In a report from the third National Health and Nutrition Examination Survey, the population prevalence increased from 3.8 percent in the period 1976 to 1980 to 5.2 percent in the years 1988 to 1994 [2]. The prevalence increased in men and women, and whites and blacks. However, the incidence rates since then may have leveled off [3].
Approximately 75 percent of patients with nephrolithiasis form calcium stones, most of which are composed primarily of calcium oxalate or, less often, calcium phosphate [1,4]. Pure uric acid stones make up less than 10 percent of all stones.
This topic provides an overview of the pathogenesis and risk factors for calcium nephrolithiasis. The evaluation and management of the patient with kidney stones, prevention of recurrent calcium stones, and related topics are discussed separately. (See "Diagnosis and acute management of suspected nephrolithiasis in adults" and "Evaluation of the adult patient with established nephrolithiasis and treatment if stone composition is unknown" and "Prevention of recurrent calcium stones in adults".)

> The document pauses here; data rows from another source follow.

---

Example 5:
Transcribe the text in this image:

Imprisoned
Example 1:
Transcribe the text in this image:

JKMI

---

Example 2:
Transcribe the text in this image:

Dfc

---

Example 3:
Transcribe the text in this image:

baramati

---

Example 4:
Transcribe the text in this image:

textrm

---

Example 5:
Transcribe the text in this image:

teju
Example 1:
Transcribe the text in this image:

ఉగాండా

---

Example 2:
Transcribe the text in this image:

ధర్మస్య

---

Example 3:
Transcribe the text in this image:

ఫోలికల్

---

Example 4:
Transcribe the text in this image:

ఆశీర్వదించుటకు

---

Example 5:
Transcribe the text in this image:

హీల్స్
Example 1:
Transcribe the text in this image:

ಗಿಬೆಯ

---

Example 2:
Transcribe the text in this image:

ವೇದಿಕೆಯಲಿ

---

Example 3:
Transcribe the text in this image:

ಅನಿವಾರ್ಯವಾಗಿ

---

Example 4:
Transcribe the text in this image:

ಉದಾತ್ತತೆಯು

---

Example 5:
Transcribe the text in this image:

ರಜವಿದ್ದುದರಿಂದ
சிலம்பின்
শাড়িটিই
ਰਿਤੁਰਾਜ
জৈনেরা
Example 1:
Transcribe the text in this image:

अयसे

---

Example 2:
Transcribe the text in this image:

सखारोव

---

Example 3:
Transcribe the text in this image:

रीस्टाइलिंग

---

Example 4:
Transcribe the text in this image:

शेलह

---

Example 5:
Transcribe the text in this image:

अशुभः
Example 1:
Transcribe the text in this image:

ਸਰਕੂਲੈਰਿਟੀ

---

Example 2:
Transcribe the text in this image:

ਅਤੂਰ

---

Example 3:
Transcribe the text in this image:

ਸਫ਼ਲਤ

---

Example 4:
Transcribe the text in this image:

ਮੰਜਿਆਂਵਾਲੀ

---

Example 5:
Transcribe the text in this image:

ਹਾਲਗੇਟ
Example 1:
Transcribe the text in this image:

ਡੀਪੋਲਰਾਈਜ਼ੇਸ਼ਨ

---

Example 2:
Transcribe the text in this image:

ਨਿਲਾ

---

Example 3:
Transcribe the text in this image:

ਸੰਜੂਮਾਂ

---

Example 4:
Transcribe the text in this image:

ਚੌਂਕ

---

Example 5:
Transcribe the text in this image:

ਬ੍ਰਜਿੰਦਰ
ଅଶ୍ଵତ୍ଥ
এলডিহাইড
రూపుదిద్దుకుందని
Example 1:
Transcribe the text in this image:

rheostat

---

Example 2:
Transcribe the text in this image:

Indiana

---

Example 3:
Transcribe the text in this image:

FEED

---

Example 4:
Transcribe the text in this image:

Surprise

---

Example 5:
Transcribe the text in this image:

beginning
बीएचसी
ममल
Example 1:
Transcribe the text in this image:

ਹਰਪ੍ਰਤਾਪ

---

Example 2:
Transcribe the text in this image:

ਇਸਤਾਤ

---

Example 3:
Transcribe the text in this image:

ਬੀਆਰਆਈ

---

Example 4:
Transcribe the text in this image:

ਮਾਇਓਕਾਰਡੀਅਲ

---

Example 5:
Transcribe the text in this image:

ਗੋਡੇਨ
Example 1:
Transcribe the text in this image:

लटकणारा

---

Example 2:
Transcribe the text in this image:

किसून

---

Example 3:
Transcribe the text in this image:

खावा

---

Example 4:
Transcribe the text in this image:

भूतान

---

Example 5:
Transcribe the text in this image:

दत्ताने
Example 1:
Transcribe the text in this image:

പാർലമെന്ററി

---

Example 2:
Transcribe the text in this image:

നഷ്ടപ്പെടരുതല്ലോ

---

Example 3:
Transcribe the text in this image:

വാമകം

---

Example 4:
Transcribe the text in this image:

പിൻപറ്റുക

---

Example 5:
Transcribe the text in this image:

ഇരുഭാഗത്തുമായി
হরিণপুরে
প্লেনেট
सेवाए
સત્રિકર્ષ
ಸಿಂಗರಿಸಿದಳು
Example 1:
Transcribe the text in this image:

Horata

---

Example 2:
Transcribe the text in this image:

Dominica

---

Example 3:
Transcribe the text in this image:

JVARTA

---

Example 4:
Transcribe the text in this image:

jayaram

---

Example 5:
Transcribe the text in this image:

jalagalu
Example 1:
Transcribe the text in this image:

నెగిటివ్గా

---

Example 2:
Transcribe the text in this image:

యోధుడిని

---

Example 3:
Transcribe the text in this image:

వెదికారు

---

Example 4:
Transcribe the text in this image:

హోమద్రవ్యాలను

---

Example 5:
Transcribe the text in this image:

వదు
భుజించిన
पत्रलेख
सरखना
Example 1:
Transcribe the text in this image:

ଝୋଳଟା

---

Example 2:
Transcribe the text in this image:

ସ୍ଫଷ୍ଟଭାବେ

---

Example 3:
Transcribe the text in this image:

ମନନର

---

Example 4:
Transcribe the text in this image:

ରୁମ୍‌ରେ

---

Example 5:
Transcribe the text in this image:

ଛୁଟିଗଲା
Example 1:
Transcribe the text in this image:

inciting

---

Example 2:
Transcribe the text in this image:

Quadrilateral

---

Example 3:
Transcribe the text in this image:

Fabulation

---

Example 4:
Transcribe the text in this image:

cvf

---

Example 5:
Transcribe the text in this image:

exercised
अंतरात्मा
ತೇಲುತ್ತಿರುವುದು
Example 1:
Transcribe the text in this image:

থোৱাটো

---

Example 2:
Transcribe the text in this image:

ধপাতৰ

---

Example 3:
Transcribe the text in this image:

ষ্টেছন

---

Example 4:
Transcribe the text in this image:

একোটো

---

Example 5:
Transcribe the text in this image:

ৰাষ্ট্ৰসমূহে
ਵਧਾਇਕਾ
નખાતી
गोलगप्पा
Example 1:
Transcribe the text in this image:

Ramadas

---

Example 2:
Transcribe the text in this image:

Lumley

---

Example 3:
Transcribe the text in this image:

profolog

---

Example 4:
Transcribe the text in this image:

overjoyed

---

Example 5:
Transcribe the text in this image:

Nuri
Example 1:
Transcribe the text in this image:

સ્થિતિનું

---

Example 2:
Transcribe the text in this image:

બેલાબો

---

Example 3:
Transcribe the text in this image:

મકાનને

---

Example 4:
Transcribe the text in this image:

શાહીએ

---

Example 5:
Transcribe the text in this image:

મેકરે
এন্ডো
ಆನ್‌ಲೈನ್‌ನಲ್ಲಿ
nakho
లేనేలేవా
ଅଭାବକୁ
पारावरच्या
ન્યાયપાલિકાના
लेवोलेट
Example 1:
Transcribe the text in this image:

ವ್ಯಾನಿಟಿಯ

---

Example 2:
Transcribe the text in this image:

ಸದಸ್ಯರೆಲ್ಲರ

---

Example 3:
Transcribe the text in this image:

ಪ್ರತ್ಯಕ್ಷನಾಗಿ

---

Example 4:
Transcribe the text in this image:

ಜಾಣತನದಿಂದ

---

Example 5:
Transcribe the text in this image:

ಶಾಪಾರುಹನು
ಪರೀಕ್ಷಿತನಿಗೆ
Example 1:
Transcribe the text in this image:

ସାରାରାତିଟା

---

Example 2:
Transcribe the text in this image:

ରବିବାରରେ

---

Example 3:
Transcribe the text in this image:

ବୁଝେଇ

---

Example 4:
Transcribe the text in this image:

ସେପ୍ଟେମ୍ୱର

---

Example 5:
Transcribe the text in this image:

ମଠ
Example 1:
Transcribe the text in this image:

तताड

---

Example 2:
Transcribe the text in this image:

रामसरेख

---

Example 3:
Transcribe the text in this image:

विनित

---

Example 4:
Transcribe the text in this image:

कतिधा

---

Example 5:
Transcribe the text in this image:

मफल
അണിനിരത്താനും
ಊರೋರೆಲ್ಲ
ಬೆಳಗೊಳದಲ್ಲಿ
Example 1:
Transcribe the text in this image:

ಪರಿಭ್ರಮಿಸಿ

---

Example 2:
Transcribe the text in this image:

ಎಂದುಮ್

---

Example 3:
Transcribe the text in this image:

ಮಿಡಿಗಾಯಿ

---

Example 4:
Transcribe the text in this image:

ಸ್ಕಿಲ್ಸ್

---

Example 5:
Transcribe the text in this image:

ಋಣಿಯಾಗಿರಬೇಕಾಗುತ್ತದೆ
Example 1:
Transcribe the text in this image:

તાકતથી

Stones are more likely to occur when one or more factors are present that lead sequentially to supersaturation of the urine, the formation of crystals, and their subsequent aggregation into a clinically detectable stone. Even individuals without nephrolithiasis can excrete crystals; however, calcium oxalate stone formers are more likely to have crystalluria than controls, and the presence of crystalluria substantially increases the likelihood of stone formation (picture 1A-B) [5].